Task prompt: Give the data below again exactly as written, but without the pictures.
Given material section start
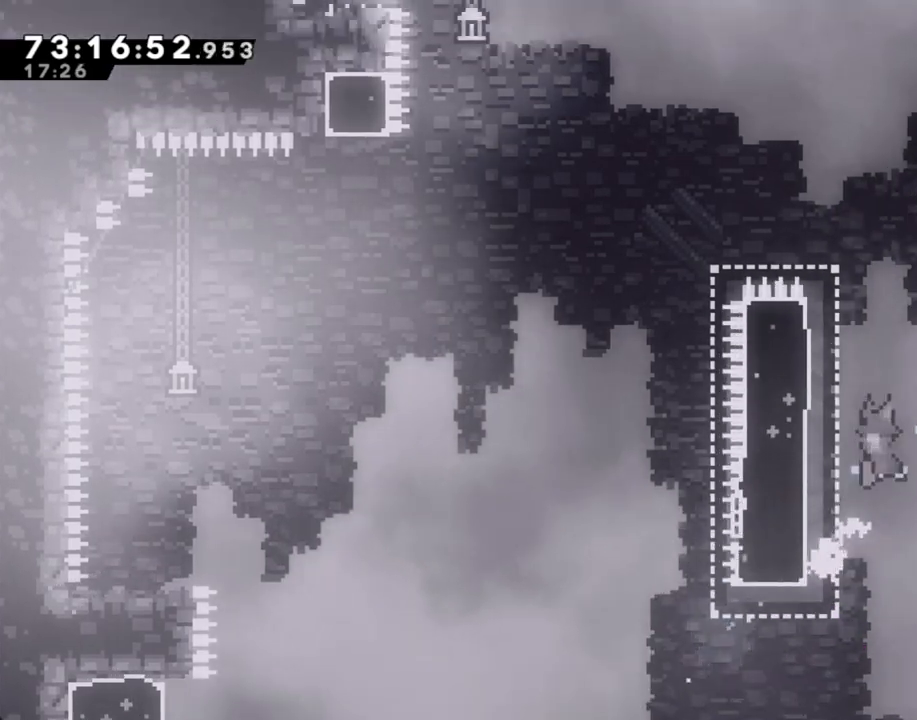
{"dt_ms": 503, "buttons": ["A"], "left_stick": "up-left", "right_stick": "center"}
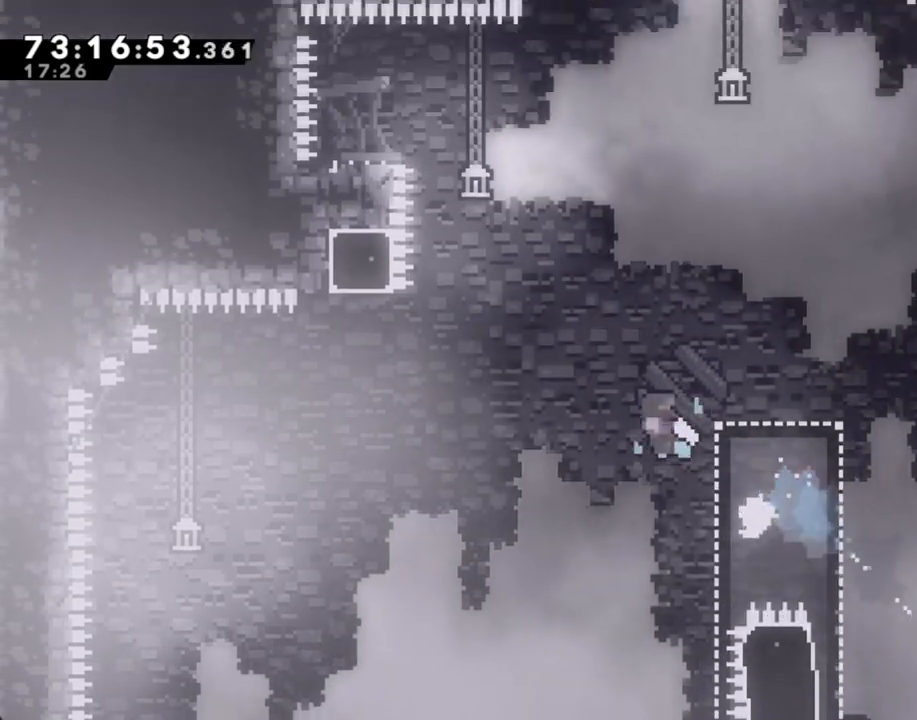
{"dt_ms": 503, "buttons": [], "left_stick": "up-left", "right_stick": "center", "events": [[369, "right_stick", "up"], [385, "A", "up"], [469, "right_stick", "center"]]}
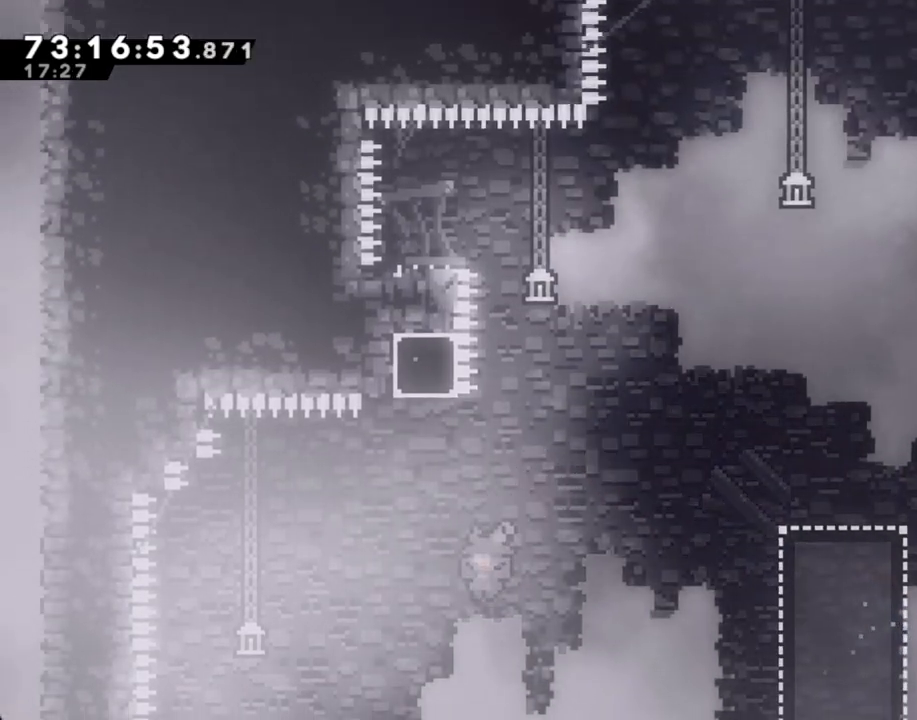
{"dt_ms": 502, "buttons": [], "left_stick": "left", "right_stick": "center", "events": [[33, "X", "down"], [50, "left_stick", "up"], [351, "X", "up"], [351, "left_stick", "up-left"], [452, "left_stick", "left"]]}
Given material section end
Answer to this task:
{"dt_ms": 503, "buttons": ["A"], "left_stick": "up-left", "right_stick": "center"}
{"dt_ms": 503, "buttons": [], "left_stick": "up-left", "right_stick": "center", "events": [[369, "right_stick", "up"], [385, "A", "up"], [469, "right_stick", "center"]]}
{"dt_ms": 502, "buttons": [], "left_stick": "left", "right_stick": "center", "events": [[33, "X", "down"], [50, "left_stick", "up"], [351, "X", "up"], [351, "left_stick", "up-left"], [452, "left_stick", "left"]]}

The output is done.